Almost certainly. There are several issues to consider including domicile, whether or not there is a foreign Will, are the foreign assets in the EU, is there tax payable in England, is the English Will recognised by the foreign jurisdiction…one thing for sure is that HM Revenue & Customs will want to know about them.

Who should we appoint as Executors of our Estate? Can they also be beneficiaries?

Executors can be anyone you trust; each other, adult children and other family members, good friends or professionals, such a solicitor. It there is any potential for conflict within the family, you would be well advised to appoint someone independent such as a professional firm. Although there will be a cost, it could be cheaper in the long run and can avoid litigation in many cases. And yes, an Executor can also be a beneficiary. It is the witness to the Will that cannot benefit.

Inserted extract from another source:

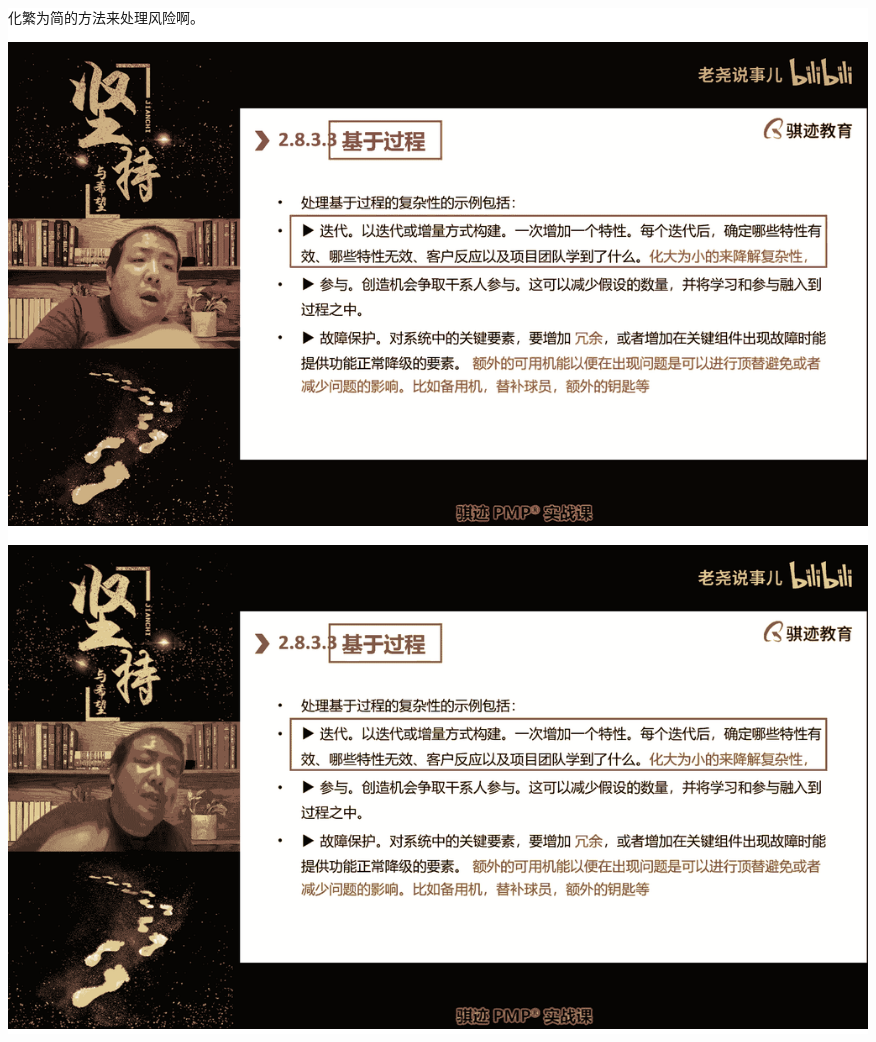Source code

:化繁为简的方法来处理风险啊。

![](img/4e60b1393b1d9a3f62f41658f43dea87_162.png)

![](img/4e60b1393b1d9a3f62f41658f43dea87_163.png)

Who would administer our Estate? Can we do this ourselves?

You can do it yourselves and it may be quite simple. However, by taking this route you very often don’t get the advice about what you could do. Many firms offer two types of service – one which involves just getting the Grant of Representation and one which deals with the whole estate – and the Executors should perhaps speak to more than one professional before deciding. A personal application also incurs a higher Court fee (£215 as opposed to £155), and usually takes longer to issue than a professional application.

What is the current Inheritance Tax threshold?

The current Nil Rate Band – the amount that can be passed on death free of tax – is £325,000 per person. It has been set until 2021 and, when tied in to the Residence Nil Band, will provide a married couple with a house and children up to a combined £1m free of IHT.